Ayahuasca is also used to prescribe treatments to patients – by directing the healer to administer ikaros and plant remedies. But it is not the only plant spirit involved. Ayahuasca works with the healer in combination with a plethora of other plant-spirit doctors to provide treatment. 

Ayahuasca is a nexus within a much larger system of ‘spirit-assisted’ healthcare in the Amazon. Traditional Amazonian healing offers solutions to illnesses and disorders that typically cannot be treated by conventional medicine.

There is a global epidemic of people suffering from psycho-emotional illnesses that modern healthcare systems are not able to address.

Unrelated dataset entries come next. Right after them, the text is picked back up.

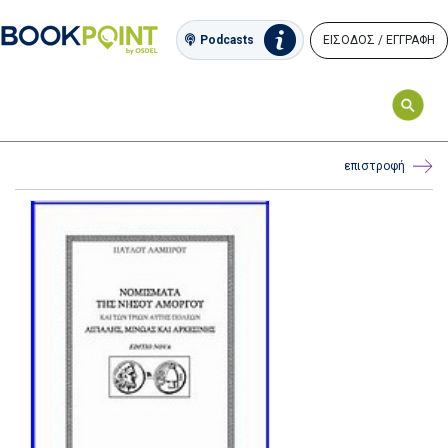
ΕΙΣΟΔΟΣ / ΕΓΓΡΑΦΗ
Podcasts
επιστροφή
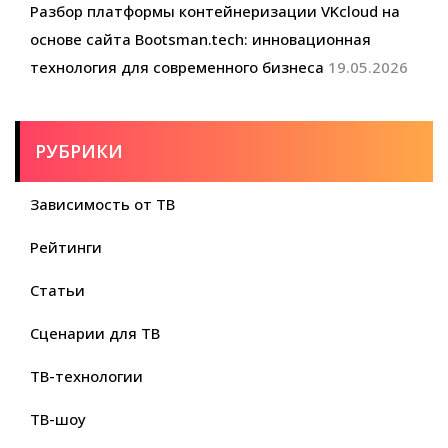
Разбор платформы контейнеризации VKcloud на
основе сайта Bootsman.tech: инновационная
технология для современного бизнеса
19.05.2026
РУБРИКИ
Зависимость от ТВ
Рейтинги
Статьи
Сценарии для ТВ
ТВ-технологии
ТВ-шоу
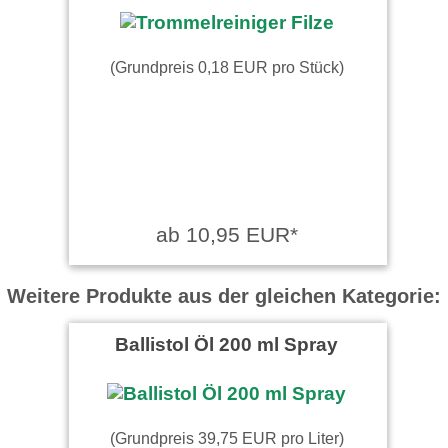
(Grundpreis 0,18 EUR pro Stück)
ab 10,95 EUR*
Weitere Produkte aus der gleichen Kategorie:
Ballistol Öl 200 ml Spray
(Grundpreis 39,75 EUR pro Liter)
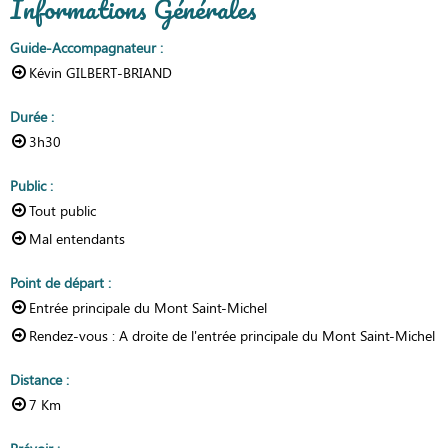
Informations Générales
Guide-Accompagnateur
:
Kévin GILBERT-BRIAND
Durée
:
3h30
Public
:
Tout public
Mal entendants
Point de départ
:
Entrée principale du Mont Saint-Michel
Rendez-vous :
A droite de l'entrée principale du Mont Saint-Michel
Distance
:
7
Km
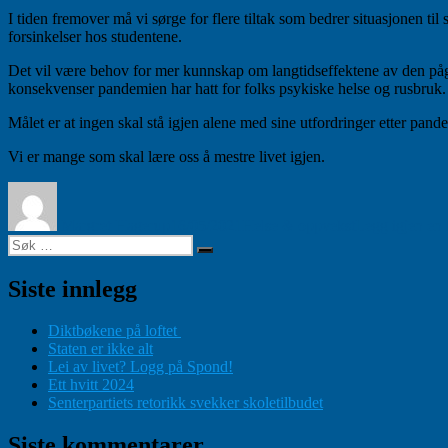
I tiden fremover må vi sørge for flere tiltak som bedrer situasjonen ti
forsinkelser hos studentene.
Det vil være behov for mer kunnskap om langtidseffektene av den påg
konsekvenser pandemien har hatt for folks psykiske helse og rusbruk.
Målet er at ingen skal stå igjen alene med sine utfordringer etter pan
Vi er mange som skal lære oss å mestre livet igjen.
Forfatter
Publisert
Kategorier
Margret Hagerup
16/05/2021
Helse & oppvekst
Legg igjen en
Søk
Søk
etter:
Siste innlegg
Diktbøkene på loftet
Staten er ikke alt
Lei av livet? Logg på Spond!
Ett hvitt 2024
Senterpartiets retorikk svekker skoletilbudet
Siste kommentarer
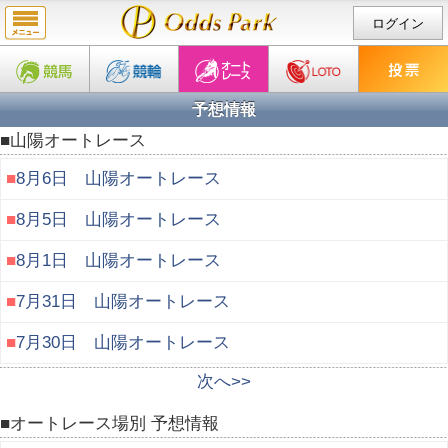
ログイン
予想情報
■山陽オートレース
■
8月6日 山陽オートレース
■
8月5日 山陽オートレース
■
8月1日 山陽オートレース
■
7月31日 山陽オートレース
■
7月30日 山陽オートレース
次へ>>
■オートレース場別 予想情報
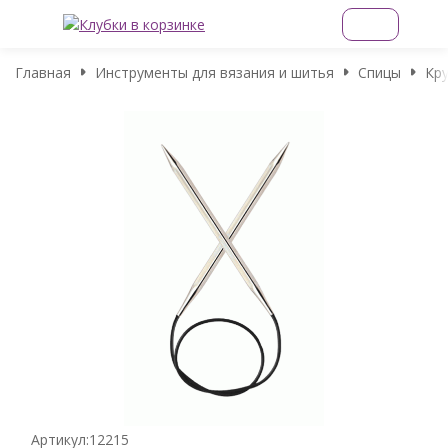
Главная
Инструменты для вязания и шитья
Спицы
Кру
Артикул:
12215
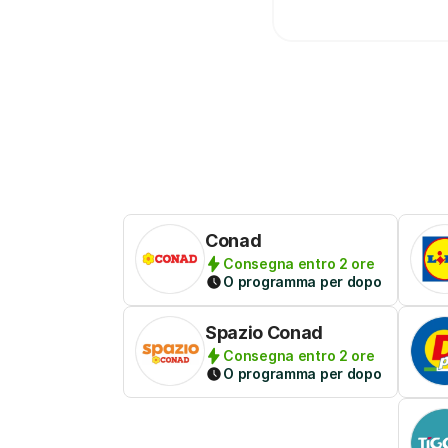
Conad
Consegna entro 2 ore
O programma per dopo
Spazio Conad
Consegna entro 2 ore
O programma per dopo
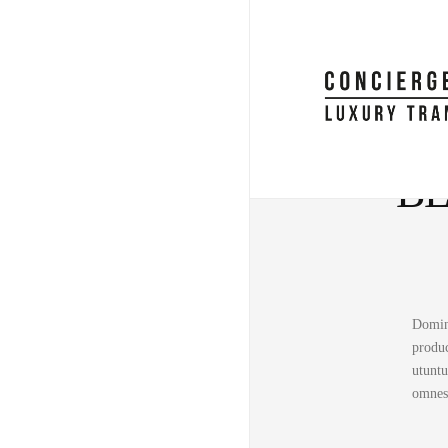
D
B
Domine
produc
utuntu
omnes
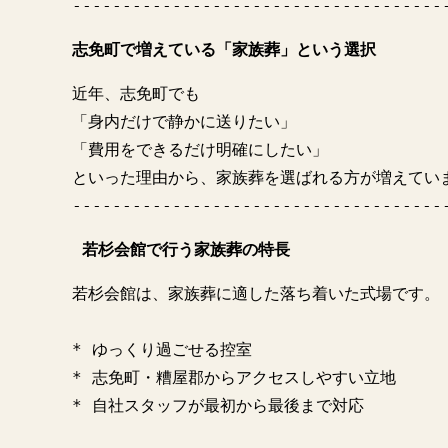
-------------------------------------
志免町で増えている「家族葬」という選択
近年、志免町でも

「身内だけで静かに送りたい」

「費用をできるだけ明確にしたい」

といった理由から、家族葬を選ばれる方が増えてい
 若杉会館で行う家族葬の特長
若杉会館は、家族葬に適した落ち着いた式場です。

* ゆっくり過ごせる控室

* 志免町・糟屋郡からアクセスしやすい立地

* 自社スタッフが最初から最後まで対応
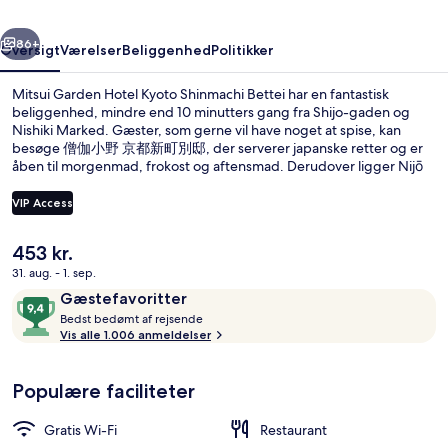
Bettei
rige
Næste
86+
Oversigt
Værelser
Beliggenhed
Politikker
Mitsui Garden Hotel Kyoto Shinmachi Bettei har en fantastisk
beliggenhed, mindre end 10 minutters gang fra Shijo-gaden og
Nishiki Marked. Gæster, som gerne vil have noget at spise, kan
besøge 僧伽小野 京都新町別邸, der serverer japanske retter og er
åben til morgenmad, frokost og aftensmad. Derudover ligger Nijō
Slot og Kawaramachi-gaden blot fem minutters kørsel væk.
Rejsende er glade for den korte gåtur til offentlig transport:
VIP Access
Karasuma Oike Metrostation ligger 7 minutter derfra og Nijojo-mae
Subwaystation 12 minutter væk.
Den
453 kr.
Terrasse/gårdhave
nuværende
31. aug. - 1. sep.
pris
Anmeldelser
9,4
Gæstefavoritter
er
B
ud
Bedst bedømt af rejsende
453 kr.
e
Vis alle 1.006 anmeldelser
af
d
10,
s
Gæstefavoritter
Populære faciliteter
t
b
Gratis Wi-Fi
Restaurant
e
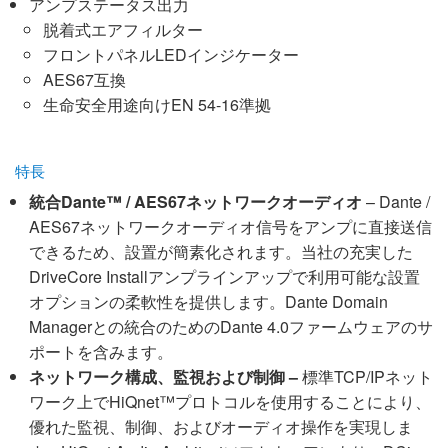
アンプステータス出力
脱着式エアフィルター
フロントパネルLEDインジケーター
AES67互換
生命安全用途向けEN 54-16準拠
特長
統合Dante™ / AES67ネットワークオーディオ
– Dante /
AES67ネットワークオーディオ信号をアンプに直接送信
できるため、設置が簡素化されます。当社の充実した
DriveCore Installアンプラインアップで利用可能な設置
オプションの柔軟性を提供します。Dante Domain
Managerとの統合のためのDante 4.0ファームウェアのサ
ポートを含みます。
ネットワーク構成、監視および制御 –
標準TCP/IPネット
ワーク上でHiQnet™プロトコルを使用することにより、
優れた監視、制御、およびオーディオ操作を実現しま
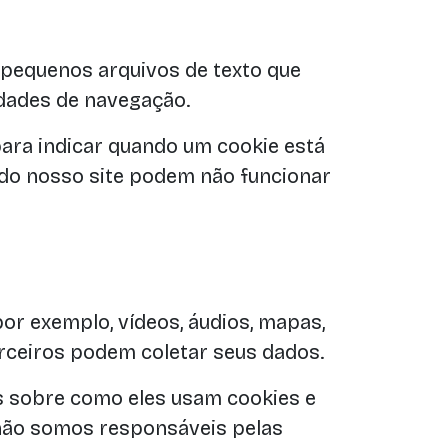
 pequenos arquivos de texto que
idades de navegação.
ara indicar quando um cookie está
 do nosso site podem não funcionar
por exemplo, vídeos, áudios, mapas,
erceiros podem coletar seus dados.
es sobre como eles usam cookies e
 não somos responsáveis pelas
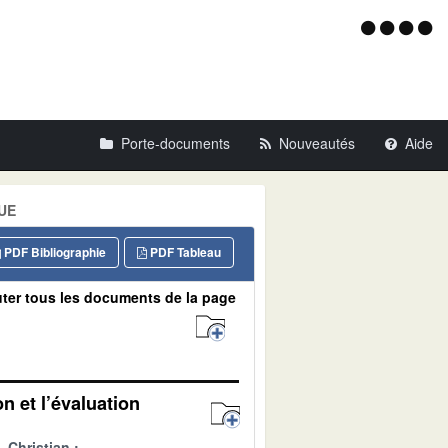
Menu
d'acce
Porte-documents
Nouveautés
Aide
QUE
PDF Bibliographie
PDF Tableau
ter tous les documents de la page
n et l’évaluation
Christian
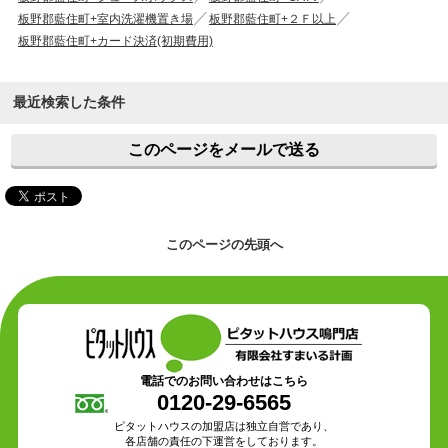
板野郡藍住町+室内洗濯機置き場
板野郡藍住町+２Ｆ以上
板野郡藍住町+カード決済(初期費用)
最近検索した条件
このページをメールで送る
このページの先頭へ
電話でのお問い合わせはこちら
0120-29-6565
ピタットハウスの加盟店は独立自営であり、
各店舗の責任の下運営をしております。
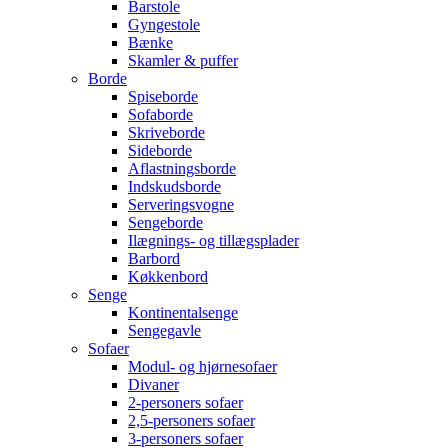
Barstole
Gyngestole
Bænke
Skamler & puffer
Borde
Spiseborde
Sofaborde
Skriveborde
Sideborde
Aflastningsborde
Indskudsborde
Serveringsvogne
Sengeborde
Ilægnings- og tillægsplader
Barbord
Køkkenbord
Senge
Kontinentalsenge
Sengegavle
Sofaer
Modul- og hjørnesofaer
Divaner
2-personers sofaer
2,5-personers sofaer
3-personers sofaer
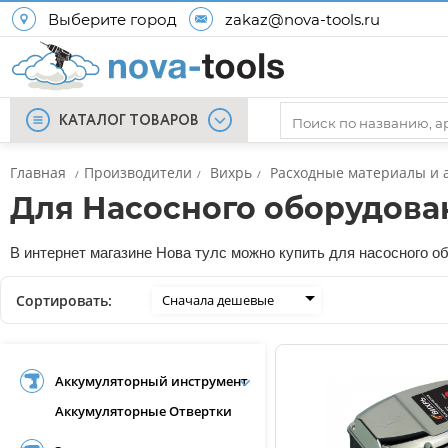
Выберите город
zakaz@nova-tools.ru
КАТАЛОГ ТОВАРОВ
Главная
Производители
Вихрь
Расходные материалы и 
/
/
/
Для Насосного оборудова
В интернет магазине Нова тулс можно купить для насосного об
Сортировать:
Сначала дешевые
Аккумуляторный инструмент
Аккумуляторные Отвертки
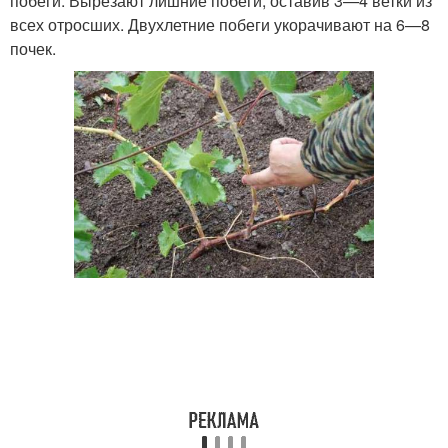
побеги. Вырезают лишние побеги, оставив 3—4 ветки из
всех отросших. Двухлетние побеги укорачивают на 6—8
почек.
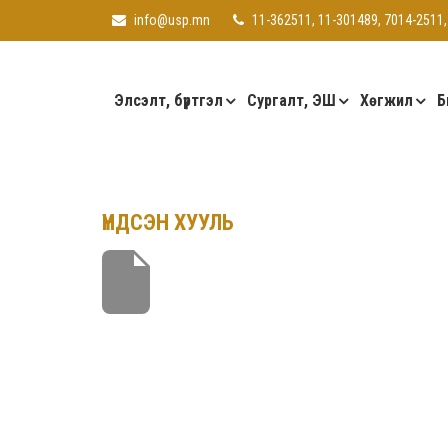
info@usp.mn
11-362511, 11-301489, 7014-2511,
Элсэлт, бүртгэл
Сургалт, ЭШ
Хөгжил
Б
ҮНДСЭН ХУУЛЬ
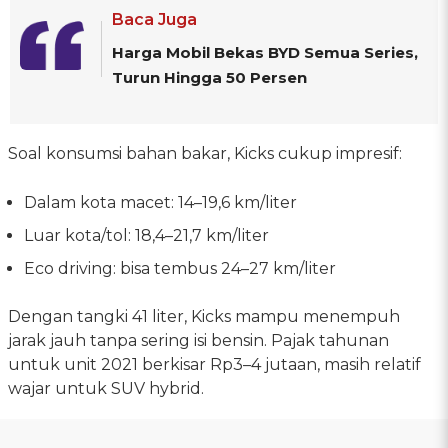
Baca Juga
Harga Mobil Bekas BYD Semua Series,
Turun Hingga 50 Persen
Soal konsumsi bahan bakar, Kicks cukup impresif:
Dalam kota macet: 14–19,6 km/liter
Luar kota/tol: 18,4–21,7 km/liter
Eco driving: bisa tembus 24–27 km/liter
Dengan tangki 41 liter, Kicks mampu menempuh
jarak jauh tanpa sering isi bensin. Pajak tahunan
untuk unit 2021 berkisar Rp3–4 jutaan, masih relatif
wajar untuk SUV hybrid.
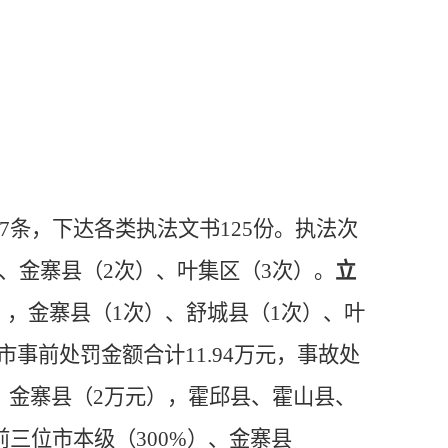
7
条，下达各类执法文书
125
份
。执法
次
、
金寨县
（
2
次）、
叶集区（
3次
）
。
立
）
，金寨县（
1次
）、舒城县（
1次
）、叶
市
事前处罚金额合计
11.94
万
元，事故处
）、金寨县（2万元），霍邱县、霍山县、
前三位
市本级（
300%
）、金寨县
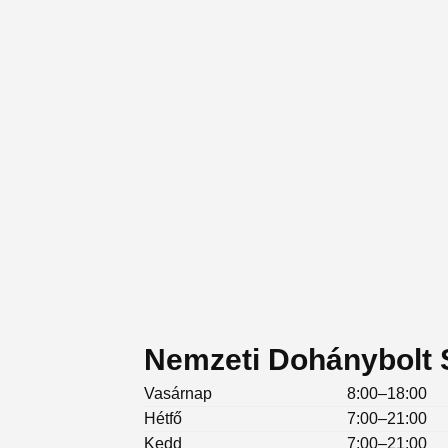
Nemzeti Dohánybolt S
Vasárnap
8:00–18:00
Hétfő
7:00–21:00
Kedd
7:00–21:00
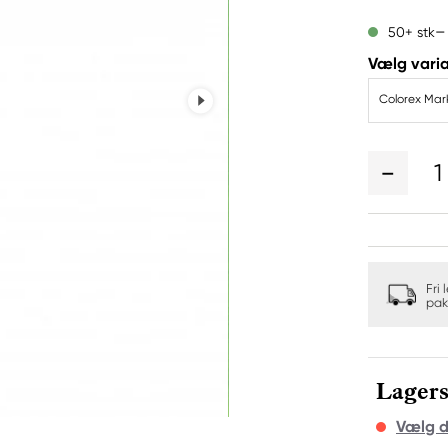
50+ stk
Vælg varia
Colorex Mar
1
Fri 
pak
Lagers
Vælg d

Ayahuasca is reaching out across the globe to offer its significant benefits.

Ayahuasca is now being used as a medicine in itself, not just as a diagnostic tool and plant ally for healers. This represents a positive evolution. For the last 20 years, many foreigners and Amazonian people have worked with ayahuasca in ceremonies, led by trained healers, to face the causes of their conditions, illnesses and imbalances personally, and to take a more active part in the healing process.

Effectively, this means moving healing into a co-creative relationship between the healer, the plant spirits and ayahuasca, and the participant. The participant can then uncover, experience, and take responsibility for issues that had been hidden in their unconscious and resulted in energetic blockages – often the cause of the dis-ease, or emotional/psycho-spiritual imbalance.

However, drinking ayahuasca on your own without the presence, protection, and skilled work of an experienced healer is not advised. It will not provide the level of safety, depth of healing and overall efficacy that can be achieved when ayahuasca healing is practised by skilled healers working with a multitude of plant-spirit doctors in the ceremony.

In some circumstances, ayahuasca on its own will affect healing (although serious caution is required in terms of the set, setting, intentions and precautionary measures), however, it will not enable the drinker to reach and heal the roots of issues.

One of the greatest challenges of the movement of ayahuasca culture to the West is how to transfer a tradition rooted in shamanic communities to a culture by and large alienated from nature with integrity, respect and safety. We feel it is critically important to understand and honor traditional practices that indigenous healers have developed over thousands of years of working with ayahuasca.